Stored data
= = = =

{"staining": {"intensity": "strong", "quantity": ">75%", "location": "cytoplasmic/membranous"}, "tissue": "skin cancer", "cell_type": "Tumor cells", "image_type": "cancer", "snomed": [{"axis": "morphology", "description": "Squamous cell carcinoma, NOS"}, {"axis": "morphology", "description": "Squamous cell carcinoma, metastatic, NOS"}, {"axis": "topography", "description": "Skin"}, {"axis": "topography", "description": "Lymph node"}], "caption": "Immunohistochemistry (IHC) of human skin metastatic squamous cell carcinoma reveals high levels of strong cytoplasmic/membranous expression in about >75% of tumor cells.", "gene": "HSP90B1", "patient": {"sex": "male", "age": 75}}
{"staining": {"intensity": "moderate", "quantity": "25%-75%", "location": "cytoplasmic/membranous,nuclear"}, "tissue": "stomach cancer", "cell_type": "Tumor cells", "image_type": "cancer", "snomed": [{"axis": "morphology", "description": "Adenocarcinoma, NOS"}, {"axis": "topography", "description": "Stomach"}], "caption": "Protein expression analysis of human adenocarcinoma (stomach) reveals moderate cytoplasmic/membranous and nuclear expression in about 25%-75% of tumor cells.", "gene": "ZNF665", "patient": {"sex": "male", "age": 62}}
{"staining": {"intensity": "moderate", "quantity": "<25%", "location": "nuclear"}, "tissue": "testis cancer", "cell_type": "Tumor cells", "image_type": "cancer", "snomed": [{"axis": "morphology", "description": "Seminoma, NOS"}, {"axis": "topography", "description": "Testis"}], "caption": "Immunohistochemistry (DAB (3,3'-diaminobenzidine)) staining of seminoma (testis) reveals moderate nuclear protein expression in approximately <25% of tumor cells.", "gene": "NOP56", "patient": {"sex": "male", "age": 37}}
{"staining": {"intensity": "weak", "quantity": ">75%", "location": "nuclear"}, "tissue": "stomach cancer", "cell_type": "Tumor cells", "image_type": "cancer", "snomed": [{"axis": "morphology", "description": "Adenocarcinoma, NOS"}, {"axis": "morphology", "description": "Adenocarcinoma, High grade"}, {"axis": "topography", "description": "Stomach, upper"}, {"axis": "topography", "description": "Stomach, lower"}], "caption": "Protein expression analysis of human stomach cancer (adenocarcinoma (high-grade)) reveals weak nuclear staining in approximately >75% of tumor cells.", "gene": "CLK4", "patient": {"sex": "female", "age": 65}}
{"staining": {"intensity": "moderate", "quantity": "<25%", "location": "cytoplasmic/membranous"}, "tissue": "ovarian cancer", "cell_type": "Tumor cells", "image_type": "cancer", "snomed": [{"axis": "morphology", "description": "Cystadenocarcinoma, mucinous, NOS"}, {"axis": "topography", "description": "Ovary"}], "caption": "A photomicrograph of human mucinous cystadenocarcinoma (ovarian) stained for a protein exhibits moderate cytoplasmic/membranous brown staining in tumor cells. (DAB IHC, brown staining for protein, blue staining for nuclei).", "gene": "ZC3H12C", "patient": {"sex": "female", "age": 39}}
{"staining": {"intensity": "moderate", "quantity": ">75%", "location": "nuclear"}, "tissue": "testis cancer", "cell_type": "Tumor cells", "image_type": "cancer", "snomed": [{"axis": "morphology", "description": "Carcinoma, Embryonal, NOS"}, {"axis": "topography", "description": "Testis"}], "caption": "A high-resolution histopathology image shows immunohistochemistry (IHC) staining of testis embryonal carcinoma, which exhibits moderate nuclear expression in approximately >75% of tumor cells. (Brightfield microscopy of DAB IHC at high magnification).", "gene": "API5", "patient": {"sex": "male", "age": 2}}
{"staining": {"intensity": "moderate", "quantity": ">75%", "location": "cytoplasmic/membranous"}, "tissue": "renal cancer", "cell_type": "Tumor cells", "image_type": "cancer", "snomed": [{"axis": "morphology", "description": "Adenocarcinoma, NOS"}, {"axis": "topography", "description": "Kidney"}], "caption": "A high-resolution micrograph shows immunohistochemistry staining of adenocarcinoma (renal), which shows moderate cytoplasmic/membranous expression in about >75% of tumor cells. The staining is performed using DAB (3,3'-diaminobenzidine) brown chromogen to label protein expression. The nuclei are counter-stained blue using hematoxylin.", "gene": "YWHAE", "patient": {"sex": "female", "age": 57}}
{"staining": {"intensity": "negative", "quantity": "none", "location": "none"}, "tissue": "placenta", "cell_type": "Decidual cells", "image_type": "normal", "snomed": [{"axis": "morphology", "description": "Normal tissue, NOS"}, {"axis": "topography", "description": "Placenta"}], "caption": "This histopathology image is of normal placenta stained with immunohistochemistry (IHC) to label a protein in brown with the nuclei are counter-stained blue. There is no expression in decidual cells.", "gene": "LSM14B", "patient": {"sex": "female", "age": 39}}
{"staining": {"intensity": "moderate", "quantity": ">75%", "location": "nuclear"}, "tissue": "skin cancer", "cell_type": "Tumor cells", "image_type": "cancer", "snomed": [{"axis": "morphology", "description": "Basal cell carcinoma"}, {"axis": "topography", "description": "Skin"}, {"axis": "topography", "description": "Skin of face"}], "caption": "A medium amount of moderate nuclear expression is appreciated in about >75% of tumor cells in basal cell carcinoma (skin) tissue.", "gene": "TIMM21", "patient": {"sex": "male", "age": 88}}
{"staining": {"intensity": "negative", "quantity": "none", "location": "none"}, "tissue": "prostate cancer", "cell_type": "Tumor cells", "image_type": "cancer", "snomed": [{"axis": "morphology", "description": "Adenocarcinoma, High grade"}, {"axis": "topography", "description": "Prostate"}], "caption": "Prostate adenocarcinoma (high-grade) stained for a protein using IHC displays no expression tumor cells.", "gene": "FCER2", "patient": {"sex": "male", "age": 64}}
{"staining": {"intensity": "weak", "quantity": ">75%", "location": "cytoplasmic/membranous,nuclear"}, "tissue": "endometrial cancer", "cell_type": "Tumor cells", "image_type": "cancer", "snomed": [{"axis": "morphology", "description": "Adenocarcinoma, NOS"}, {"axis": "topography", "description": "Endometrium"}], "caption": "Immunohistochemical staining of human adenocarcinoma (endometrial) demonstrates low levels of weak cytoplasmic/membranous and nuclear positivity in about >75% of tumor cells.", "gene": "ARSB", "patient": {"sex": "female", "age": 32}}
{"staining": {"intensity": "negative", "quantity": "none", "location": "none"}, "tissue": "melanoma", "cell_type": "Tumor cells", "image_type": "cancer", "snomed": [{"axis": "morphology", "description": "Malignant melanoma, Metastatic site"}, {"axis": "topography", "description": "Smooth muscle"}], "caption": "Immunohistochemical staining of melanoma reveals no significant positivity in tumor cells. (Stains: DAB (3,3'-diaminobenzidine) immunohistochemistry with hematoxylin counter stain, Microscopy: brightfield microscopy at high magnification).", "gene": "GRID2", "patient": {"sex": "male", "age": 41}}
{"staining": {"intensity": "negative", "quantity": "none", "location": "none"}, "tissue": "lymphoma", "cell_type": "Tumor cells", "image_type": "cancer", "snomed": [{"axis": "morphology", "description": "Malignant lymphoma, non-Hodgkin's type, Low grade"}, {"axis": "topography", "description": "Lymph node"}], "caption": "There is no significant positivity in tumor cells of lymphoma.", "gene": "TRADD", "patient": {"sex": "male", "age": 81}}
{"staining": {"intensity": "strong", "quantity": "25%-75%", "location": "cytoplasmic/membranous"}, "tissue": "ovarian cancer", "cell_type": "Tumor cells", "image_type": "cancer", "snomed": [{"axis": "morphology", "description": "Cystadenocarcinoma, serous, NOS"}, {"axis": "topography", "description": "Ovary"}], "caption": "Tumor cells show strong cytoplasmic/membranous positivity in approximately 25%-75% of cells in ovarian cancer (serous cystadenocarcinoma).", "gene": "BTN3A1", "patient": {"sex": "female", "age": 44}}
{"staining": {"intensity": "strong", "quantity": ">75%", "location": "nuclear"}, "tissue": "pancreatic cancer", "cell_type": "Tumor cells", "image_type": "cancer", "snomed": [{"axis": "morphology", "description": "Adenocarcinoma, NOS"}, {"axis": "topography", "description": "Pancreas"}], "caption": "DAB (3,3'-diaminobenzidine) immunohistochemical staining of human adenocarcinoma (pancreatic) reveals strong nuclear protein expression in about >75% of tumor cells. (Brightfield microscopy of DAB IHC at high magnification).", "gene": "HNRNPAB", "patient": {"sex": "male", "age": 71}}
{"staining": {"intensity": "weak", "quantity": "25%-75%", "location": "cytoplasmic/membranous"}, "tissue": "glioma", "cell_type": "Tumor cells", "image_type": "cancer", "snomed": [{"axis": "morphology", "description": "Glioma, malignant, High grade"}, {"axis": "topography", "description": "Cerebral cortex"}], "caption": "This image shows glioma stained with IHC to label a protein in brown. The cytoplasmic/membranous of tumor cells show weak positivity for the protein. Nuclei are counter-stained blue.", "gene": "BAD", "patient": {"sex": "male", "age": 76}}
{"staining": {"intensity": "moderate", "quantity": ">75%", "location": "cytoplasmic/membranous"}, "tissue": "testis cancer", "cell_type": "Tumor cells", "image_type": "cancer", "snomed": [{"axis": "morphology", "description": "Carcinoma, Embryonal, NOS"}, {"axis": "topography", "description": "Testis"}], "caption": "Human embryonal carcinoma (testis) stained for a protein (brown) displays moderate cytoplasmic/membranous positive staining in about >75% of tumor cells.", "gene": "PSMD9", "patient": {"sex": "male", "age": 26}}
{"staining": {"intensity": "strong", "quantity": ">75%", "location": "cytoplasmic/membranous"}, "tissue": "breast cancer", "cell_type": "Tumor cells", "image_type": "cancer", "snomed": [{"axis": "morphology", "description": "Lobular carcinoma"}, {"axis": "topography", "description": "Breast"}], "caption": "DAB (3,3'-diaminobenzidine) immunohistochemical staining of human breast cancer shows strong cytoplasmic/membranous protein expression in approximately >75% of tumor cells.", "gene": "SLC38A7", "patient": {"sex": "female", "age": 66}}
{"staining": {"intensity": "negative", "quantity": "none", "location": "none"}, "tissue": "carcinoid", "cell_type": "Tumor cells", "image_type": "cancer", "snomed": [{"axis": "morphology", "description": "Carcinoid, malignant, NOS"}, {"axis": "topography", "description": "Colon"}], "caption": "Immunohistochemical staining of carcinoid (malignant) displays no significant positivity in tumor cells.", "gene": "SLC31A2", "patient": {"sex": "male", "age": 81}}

= = = =

TRY IT: Taking the entries above, restate exactly those lines that fall between the line with "histopathology image is" and the line with "medium amount of", keeping both of those lines too.

RESULT:
{"staining": {"intensity": "negative", "quantity": "none", "location": "none"}, "tissue": "placenta", "cell_type": "Decidual cells", "image_type": "normal", "snomed": [{"axis": "morphology", "description": "Normal tissue, NOS"}, {"axis": "topography", "description": "Placenta"}], "caption": "This histopathology image is of normal placenta stained with immunohistochemistry (IHC) to label a protein in brown with the nuclei are counter-stained blue. There is no expression in decidual cells.", "gene": "LSM14B", "patient": {"sex": "female", "age": 39}}
{"staining": {"intensity": "moderate", "quantity": ">75%", "location": "nuclear"}, "tissue": "skin cancer", "cell_type": "Tumor cells", "image_type": "cancer", "snomed": [{"axis": "morphology", "description": "Basal cell carcinoma"}, {"axis": "topography", "description": "Skin"}, {"axis": "topography", "description": "Skin of face"}], "caption": "A medium amount of moderate nuclear expression is appreciated in about >75% of tumor cells in basal cell carcinoma (skin) tissue.", "gene": "TIMM21", "patient": {"sex": "male", "age": 88}}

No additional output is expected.